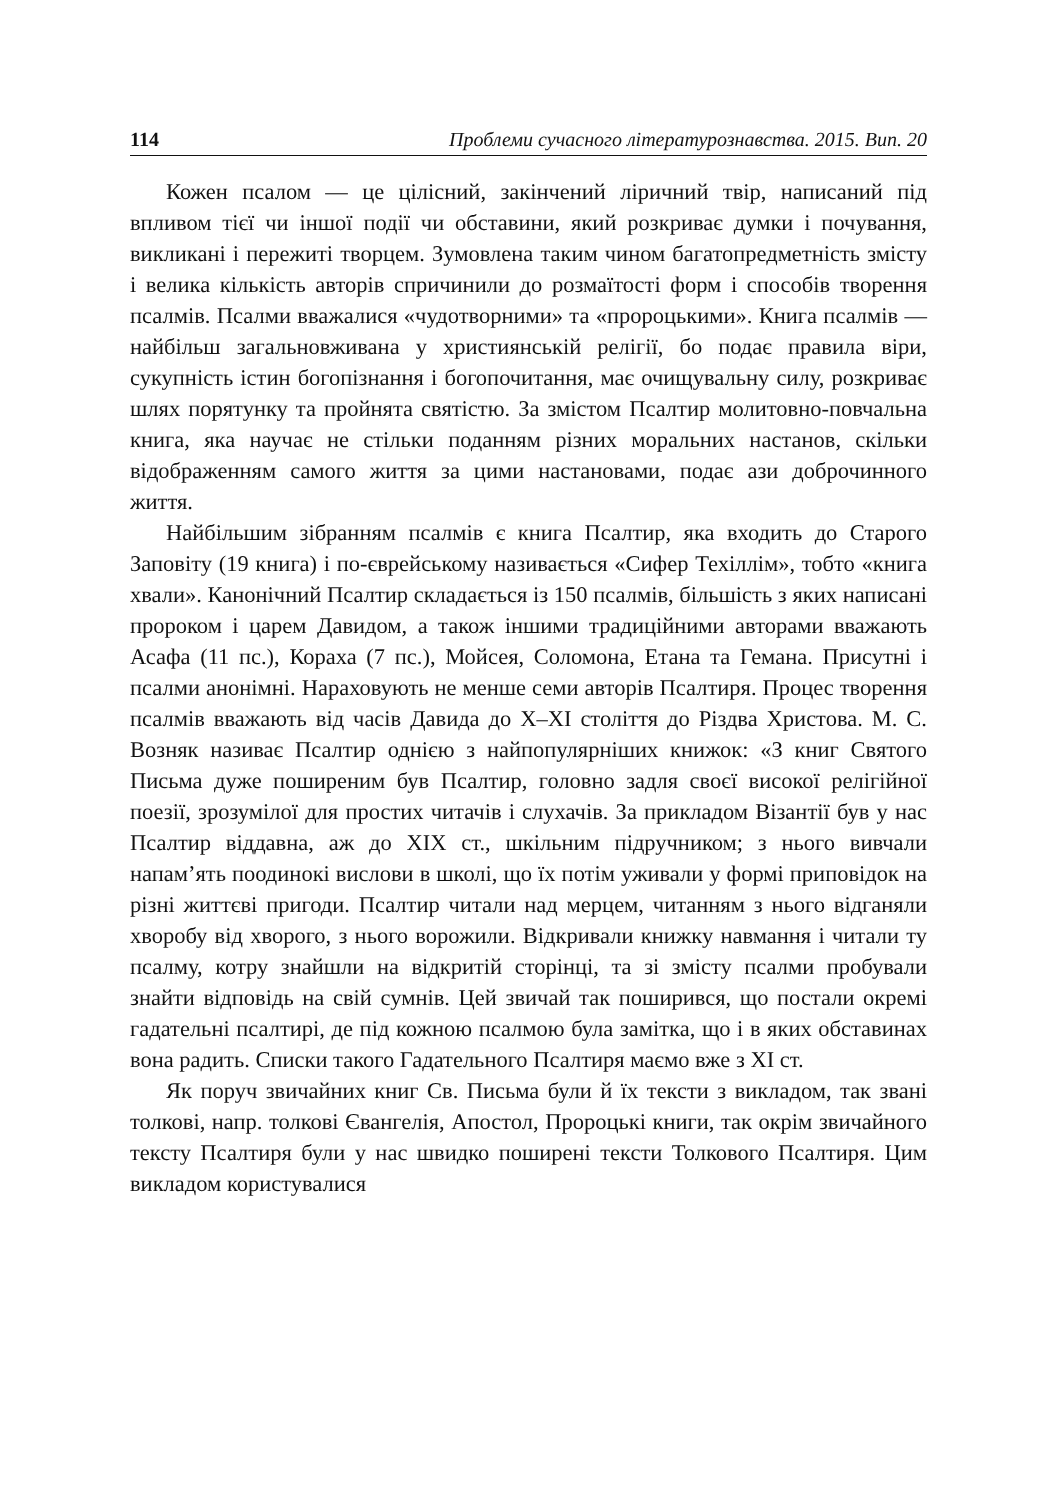114 Проблеми сучасного літературознавства. 2015. Вип. 20
Кожен псалом — це цілісний, закінчений ліричний твір, написаний під впливом тієї чи іншої події чи обставини, який розкриває думки і почування, викликані і пережиті творцем. Зумовлена таким чином багатопредметність змісту і велика кількість авторів спричинили до розмаїтості форм і способів творення псалмів. Псалми вважалися «чудотворними» та «пророцькими». Книга псалмів — найбільш загальновживана у християнській релігії, бо подає правила віри, сукупність істин богопізнання і богопочитання, має очищувальну силу, розкриває шлях порятунку та пройнята святістю. За змістом Псалтир молитовно-повчальна книга, яка научає не стільки поданням різних моральних настанов, скільки відображенням самого життя за цими настановами, подає ази доброчинного життя.
Найбільшим зібранням псалмів є книга Псалтир, яка входить до Старого Заповіту (19 книга) і по-єврейському називається «Сифер Техіллім», тобто «книга хвали». Канонічний Псалтир складається із 150 псалмів, більшість з яких написані пророком і царем Давидом, а також іншими традиційними авторами вважають Асафа (11 пс.), Кораха (7 пс.), Мойсея, Соломона, Етана та Гемана. Присутні і псалми анонімні. Нараховують не менше семи авторів Псалтиря. Процес творення псалмів вважають від часів Давида до X–XI століття до Різдва Христова. М. С. Возняк називає Псалтир однією з найпопулярніших книжок: «З книг Святого Письма дуже поширеним був Псалтир, головно задля своєї високої релігійної поезії, зрозумілої для простих читачів і слухачів. За прикладом Візантії був у нас Псалтир віддавна, аж до XIX ст., шкільним підручником; з нього вивчали напам’ять поодинокі вислови в школі, що їх потім уживали у формі приповідок на різні життєві пригоди. Псалтир читали над мерцем, читанням з нього відганяли хворобу від хворого, з нього ворожили. Відкривали книжку навмання і читали ту псалму, котру знайшли на відкритій сторінці, та зі змісту псалми пробували знайти відповідь на свій сумнів. Цей звичай так поширився, що постали окремі гадательні псалтирі, де під кожною псалмою була замітка, що і в яких обставинах вона радить. Списки такого Гадательного Псалтиря маємо вже з XI ст.
Як поруч звичайних книг Св. Письма були й їх тексти з викладом, так звані толкові, напр. толкові Євангелія, Апостол, Пророцькі книги, так окрім звичайного тексту Псалтиря були у нас швидко поширені тексти Толкового Псалтиря. Цим викладом користувалися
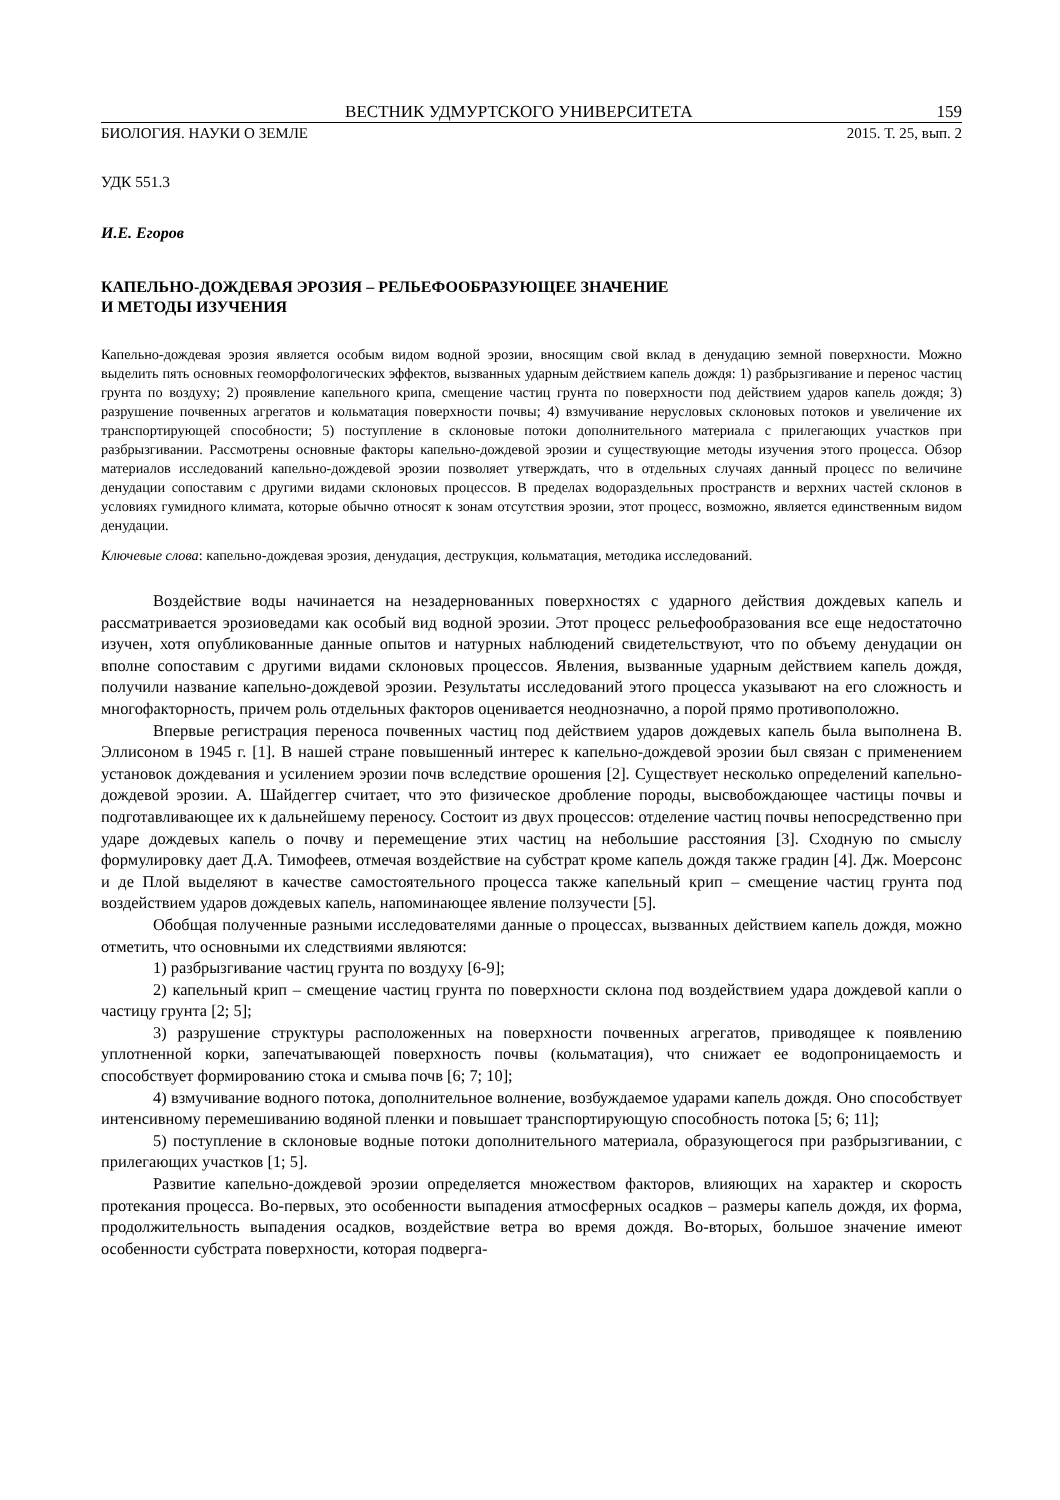ВЕСТНИК УДМУРТСКОГО УНИВЕРСИТЕТА 159
БИОЛОГИЯ. НАУКИ О ЗЕМЛЕ 2015. Т. 25, вып. 2
УДК 551.3
И.Е. Егоров
КАПЕЛЬНО-ДОЖДЕВАЯ ЭРОЗИЯ – РЕЛЬЕФООБРАЗУЮЩЕЕ ЗНАЧЕНИЕ
И МЕТОДЫ ИЗУЧЕНИЯ
Капельно-дождевая эрозия является особым видом водной эрозии, вносящим свой вклад в денудацию земной поверхности. Можно выделить пять основных геоморфологических эффектов, вызванных ударным действием капель дождя: 1) разбрызгивание и перенос частиц грунта по воздуху; 2) проявление капельного крипа, смещение частиц грунта по поверхности под действием ударов капель дождя; 3) разрушение почвенных агрегатов и кольматация поверхности почвы; 4) взмучивание нерусловых склоновых потоков и увеличение их транспортирующей способности; 5) поступление в склоновые потоки дополнительного материала с прилегающих участков при разбрызгивании. Рассмотрены основные факторы капельно-дождевой эрозии и существующие методы изучения этого процесса. Обзор материалов исследований капельно-дождевой эрозии позволяет утверждать, что в отдельных случаях данный процесс по величине денудации сопоставим с другими видами склоновых процессов. В пределах водораздельных пространств и верхних частей склонов в условиях гумидного климата, которые обычно относят к зонам отсутствия эрозии, этот процесс, возможно, является единственным видом денудации.
Ключевые слова: капельно-дождевая эрозия, денудация, деструкция, кольматация, методика исследований.
Воздействие воды начинается на незадернованных поверхностях с ударного действия дождевых капель и рассматривается эрозиоведами как особый вид водной эрозии. Этот процесс рельефообразования все еще недостаточно изучен, хотя опубликованные данные опытов и натурных наблюдений свидетельствуют, что по объему денудации он вполне сопоставим с другими видами склоновых процессов. Явления, вызванные ударным действием капель дождя, получили название капельно-дождевой эрозии. Результаты исследований этого процесса указывают на его сложность и многофакторность, причем роль отдельных факторов оценивается неоднозначно, а порой прямо противоположно.
Впервые регистрация переноса почвенных частиц под действием ударов дождевых капель была выполнена В. Эллисоном в 1945 г. [1]. В нашей стране повышенный интерес к капельно-дождевой эрозии был связан с применением установок дождевания и усилением эрозии почв вследствие орошения [2]. Существует несколько определений капельно-дождевой эрозии. А. Шайдеггер считает, что это физическое дробление породы, высвобождающее частицы почвы и подготавливающее их к дальнейшему переносу. Состоит из двух процессов: отделение частиц почвы непосредственно при ударе дождевых капель о почву и перемещение этих частиц на небольшие расстояния [3]. Сходную по смыслу формулировку дает Д.А. Тимофеев, отмечая воздействие на субстрат кроме капель дождя также градин [4]. Дж. Моерсонс и де Плой выделяют в качестве самостоятельного процесса также капельный крип – смещение частиц грунта под воздействием ударов дождевых капель, напоминающее явление ползучести [5].
Обобщая полученные разными исследователями данные о процессах, вызванных действием капель дождя, можно отметить, что основными их следствиями являются:
1) разбрызгивание частиц грунта по воздуху [6-9];
2) капельный крип – смещение частиц грунта по поверхности склона под воздействием удара дождевой капли о частицу грунта [2; 5];
3) разрушение структуры расположенных на поверхности почвенных агрегатов, приводящее к появлению уплотненной корки, запечатывающей поверхность почвы (кольматация), что снижает ее водопроницаемость и способствует формированию стока и смыва почв [6; 7; 10];
4) взмучивание водного потока, дополнительное волнение, возбуждаемое ударами капель дождя. Оно способствует интенсивному перемешиванию водяной пленки и повышает транспортирующую способность потока [5; 6; 11];
5) поступление в склоновые водные потоки дополнительного материала, образующегося при разбрызгивании, с прилегающих участков [1; 5].
Развитие капельно-дождевой эрозии определяется множеством факторов, влияющих на характер и скорость протекания процесса. Во-первых, это особенности выпадения атмосферных осадков – размеры капель дождя, их форма, продолжительность выпадения осадков, воздействие ветра во время дождя. Во-вторых, большое значение имеют особенности субстрата поверхности, которая подверга-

[WHAT THE TASK REQUIRES] Using the data above, print every line exactly, omitting pictures.

[YOUR SOLUTION]
114 Проблеми сучасного літературознавства. 2015. Вип. 20
Кожен псалом — це цілісний, закінчений ліричний твір, написаний під впливом тієї чи іншої події чи обставини, який розкриває думки і почування, викликані і пережиті творцем. Зумовлена таким чином багатопредметність змісту і велика кількість авторів спричинили до розмаїтості форм і способів творення псалмів. Псалми вважалися «чудотворними» та «пророцькими». Книга псалмів — найбільш загальновживана у християнській релігії, бо подає правила віри, сукупність істин богопізнання і богопочитання, має очищувальну силу, розкриває шлях порятунку та пройнята святістю. За змістом Псалтир молитовно-повчальна книга, яка научає не стільки поданням різних моральних настанов, скільки відображенням самого життя за цими настановами, подає ази доброчинного життя.
Найбільшим зібранням псалмів є книга Псалтир, яка входить до Старого Заповіту (19 книга) і по-єврейському називається «Сифер Техіллім», тобто «книга хвали». Канонічний Псалтир складається із 150 псалмів, більшість з яких написані пророком і царем Давидом, а також іншими традиційними авторами вважають Асафа (11 пс.), Кораха (7 пс.), Мойсея, Соломона, Етана та Гемана. Присутні і псалми анонімні. Нараховують не менше семи авторів Псалтиря. Процес творення псалмів вважають від часів Давида до X–XI століття до Різдва Христова. М. С. Возняк називає Псалтир однією з найпопулярніших книжок: «З книг Святого Письма дуже поширеним був Псалтир, головно задля своєї високої релігійної поезії, зрозумілої для простих читачів і слухачів. За прикладом Візантії був у нас Псалтир віддавна, аж до XIX ст., шкільним підручником; з нього вивчали напам’ять поодинокі вислови в школі, що їх потім уживали у формі приповідок на різні життєві пригоди. Псалтир читали над мерцем, читанням з нього відганяли хворобу від хворого, з нього ворожили. Відкривали книжку навмання і читали ту псалму, котру знайшли на відкритій сторінці, та зі змісту псалми пробували знайти відповідь на свій сумнів. Цей звичай так поширився, що постали окремі гадательні псалтирі, де під кожною псалмою була замітка, що і в яких обставинах вона радить. Списки такого Гадательного Псалтиря маємо вже з XI ст.
Як поруч звичайних книг Св. Письма були й їх тексти з викладом, так звані толкові, напр. толкові Євангелія, Апостол, Пророцькі книги, так окрім звичайного тексту Псалтиря були у нас швидко поширені тексти Толкового Псалтиря. Цим викладом користувалися
ВЕСТНИК УДМУРТСКОГО УНИВЕРСИТЕТА 159
БИОЛОГИЯ. НАУКИ О ЗЕМЛЕ 2015. Т. 25, вып. 2
УДК 551.3
И.Е. Егоров
КАПЕЛЬНО-ДОЖДЕВАЯ ЭРОЗИЯ – РЕЛЬЕФООБРАЗУЮЩЕЕ ЗНАЧЕНИЕ
И МЕТОДЫ ИЗУЧЕНИЯ
Капельно-дождевая эрозия является особым видом водной эрозии, вносящим свой вклад в денудацию земной поверхности. Можно выделить пять основных геоморфологических эффектов, вызванных ударным действием капель дождя: 1) разбрызгивание и перенос частиц грунта по воздуху; 2) проявление капельного крипа, смещение частиц грунта по поверхности под действием ударов капель дождя; 3) разрушение почвенных агрегатов и кольматация поверхности почвы; 4) взмучивание нерусловых склоновых потоков и увеличение их транспортирующей способности; 5) поступление в склоновые потоки дополнительного материала с прилегающих участков при разбрызгивании. Рассмотрены основные факторы капельно-дождевой эрозии и существующие методы изучения этого процесса. Обзор материалов исследований капельно-дождевой эрозии позволяет утверждать, что в отдельных случаях данный процесс по величине денудации сопоставим с другими видами склоновых процессов. В пределах водораздельных пространств и верхних частей склонов в условиях гумидного климата, которые обычно относят к зонам отсутствия эрозии, этот процесс, возможно, является единственным видом денудации.
Ключевые слова: капельно-дождевая эрозия, денудация, деструкция, кольматация, методика исследований.
Воздействие воды начинается на незадернованных поверхностях с ударного действия дождевых капель и рассматривается эрозиоведами как особый вид водной эрозии. Этот процесс рельефообразования все еще недостаточно изучен, хотя опубликованные данные опытов и натурных наблюдений свидетельствуют, что по объему денудации он вполне сопоставим с другими видами склоновых процессов. Явления, вызванные ударным действием капель дождя, получили название капельно-дождевой эрозии. Результаты исследований этого процесса указывают на его сложность и многофакторность, причем роль отдельных факторов оценивается неоднозначно, а порой прямо противоположно.
Впервые регистрация переноса почвенных частиц под действием ударов дождевых капель была выполнена В. Эллисоном в 1945 г. [1]. В нашей стране повышенный интерес к капельно-дождевой эрозии был связан с применением установок дождевания и усилением эрозии почв вследствие орошения [2]. Существует несколько определений капельно-дождевой эрозии. А. Шайдеггер считает, что это физическое дробление породы, высвобождающее частицы почвы и подготавливающее их к дальнейшему переносу. Состоит из двух процессов: отделение частиц почвы непосредственно при ударе дождевых капель о почву и перемещение этих частиц на небольшие расстояния [3]. Сходную по смыслу формулировку дает Д.А. Тимофеев, отмечая воздействие на субстрат кроме капель дождя также градин [4]. Дж. Моерсонс и де Плой выделяют в качестве самостоятельного процесса также капельный крип – смещение частиц грунта под воздействием ударов дождевых капель, напоминающее явление ползучести [5].
Обобщая полученные разными исследователями данные о процессах, вызванных действием капель дождя, можно отметить, что основными их следствиями являются:
1) разбрызгивание частиц грунта по воздуху [6-9];
2) капельный крип – смещение частиц грунта по поверхности склона под воздействием удара дождевой капли о частицу грунта [2; 5];
3) разрушение структуры расположенных на поверхности почвенных агрегатов, приводящее к появлению уплотненной корки, запечатывающей поверхность почвы (кольматация), что снижает ее водопроницаемость и способствует формированию стока и смыва почв [6; 7; 10];
4) взмучивание водного потока, дополнительное волнение, возбуждаемое ударами капель дождя. Оно способствует интенсивному перемешиванию водяной пленки и повышает транспортирующую способность потока [5; 6; 11];
5) поступление в склоновые водные потоки дополнительного материала, образующегося при разбрызгивании, с прилегающих участков [1; 5].
Развитие капельно-дождевой эрозии определяется множеством факторов, влияющих на характер и скорость протекания процесса. Во-первых, это особенности выпадения атмосферных осадков – размеры капель дождя, их форма, продолжительность выпадения осадков, воздействие ветра во время дождя. Во-вторых, большое значение имеют особенности субстрата поверхности, которая подверга-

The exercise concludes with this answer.